The biotech—which is focused on neurological diseases including Parkinson’s, epilepsy and schizophrenia—had a balance sheet with just over a billion dollars at the end of last year’s third quarter, money anticipated to carry the company into 2025. Cerevel went public two years ago and has raised $1.4 billion in total since its launch four years ago.  

“We have, in a sense, an embarrassment of riches,” Coles said. “Those riches include largely the breadth of the portfolio. Given that we have a number of things to push forward in development—I think that's been of great interest to a lot of investors.”

Coles suggests that the Massachusetts-based biotech’s wide-ranging portfolio offers “the opportunity to be the premier neuroscience company.” He cites the high prevalence of patients with Alzheimer’s disease who also suffer from neuropsychiatric symptoms (97%) and have psychosis associated with the disease (40%). The company believes this provides ideal market conditions for its drug emraclidine. The muscarinic M4 selective positive allosteric modulator is currently being assessed in a phase 2 trial in patients with schizophrenia who experience psychosis.

Last month, safety data from a phase 1b study validated that the drug doesn’t raise blood pressure—a concern for patients who may require chronic dosing—and the company is now focused on an efficacy readout from the trial set for the first half of 2024. The biotech is hoping to position the therapy as a new standard of care that does not come with debilitating side effects due to blocking dopamine receptors.

That being said, the company faces some stiff competition in the form of Karuna Therapeutics, which is also going after psychosis tied to schizophrenia or Alzheimer’s with its late-stage asset KarXT. The oral, investigational M1/M4-preferring muscarinic agonist is currently being tested in several phase 3 trials, placing Karuna a step closer to crossing the finish line to market than Cerevel if successful. 

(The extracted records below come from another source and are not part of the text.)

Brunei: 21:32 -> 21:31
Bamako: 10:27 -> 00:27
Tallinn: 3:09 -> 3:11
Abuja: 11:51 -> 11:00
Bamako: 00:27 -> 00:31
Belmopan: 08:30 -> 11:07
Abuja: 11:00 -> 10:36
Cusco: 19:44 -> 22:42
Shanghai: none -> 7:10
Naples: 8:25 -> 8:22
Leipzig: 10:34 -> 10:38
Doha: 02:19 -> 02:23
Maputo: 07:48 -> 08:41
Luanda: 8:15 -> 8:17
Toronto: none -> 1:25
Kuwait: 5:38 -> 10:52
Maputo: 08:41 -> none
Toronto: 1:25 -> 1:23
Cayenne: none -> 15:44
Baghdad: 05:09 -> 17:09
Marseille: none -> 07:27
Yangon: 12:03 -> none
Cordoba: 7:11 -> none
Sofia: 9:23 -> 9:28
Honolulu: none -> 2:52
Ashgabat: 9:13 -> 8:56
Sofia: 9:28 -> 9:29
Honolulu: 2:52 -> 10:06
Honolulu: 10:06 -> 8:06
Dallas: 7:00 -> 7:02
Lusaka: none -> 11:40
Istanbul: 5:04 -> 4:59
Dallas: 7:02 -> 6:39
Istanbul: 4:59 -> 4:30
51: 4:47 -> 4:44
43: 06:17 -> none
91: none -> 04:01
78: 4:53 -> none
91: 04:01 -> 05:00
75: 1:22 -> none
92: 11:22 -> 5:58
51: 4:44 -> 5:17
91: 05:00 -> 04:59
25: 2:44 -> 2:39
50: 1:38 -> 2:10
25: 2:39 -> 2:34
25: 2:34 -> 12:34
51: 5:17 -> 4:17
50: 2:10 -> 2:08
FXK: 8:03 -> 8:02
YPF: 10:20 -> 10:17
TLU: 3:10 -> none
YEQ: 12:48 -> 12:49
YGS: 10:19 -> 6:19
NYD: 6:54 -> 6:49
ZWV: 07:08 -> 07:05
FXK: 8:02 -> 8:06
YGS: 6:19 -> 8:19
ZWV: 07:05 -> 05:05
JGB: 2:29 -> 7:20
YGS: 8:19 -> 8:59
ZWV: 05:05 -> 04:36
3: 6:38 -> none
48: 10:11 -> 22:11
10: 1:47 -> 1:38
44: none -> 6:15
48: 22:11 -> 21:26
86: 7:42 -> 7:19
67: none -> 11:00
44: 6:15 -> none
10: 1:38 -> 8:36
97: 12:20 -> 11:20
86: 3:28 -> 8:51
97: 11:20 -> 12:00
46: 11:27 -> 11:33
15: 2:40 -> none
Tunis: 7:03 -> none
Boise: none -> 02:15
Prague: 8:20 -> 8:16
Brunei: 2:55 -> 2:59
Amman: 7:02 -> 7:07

While opportunity appears abundant for Cerevel, the company still has much to prove. All of the biotech’s assets are currently in development, including several preclinical programs and four other clinical-stage therapeutic candidates beyond emraclidine.

Ultimately, both CEOs believe 2023 will be a year full of important milestones further validating their pipelines and companies.

“Mainly, 2023 is a big setup for some really great events coming in 2024,” Agios’ Goff said.

“I think it's really just nose to the grindstone and just getting the work done,” Cerevel’s Cole explained. “If we do that, and if we're judicious and disciplined in our spending, I think 2023 will be a very successful year.”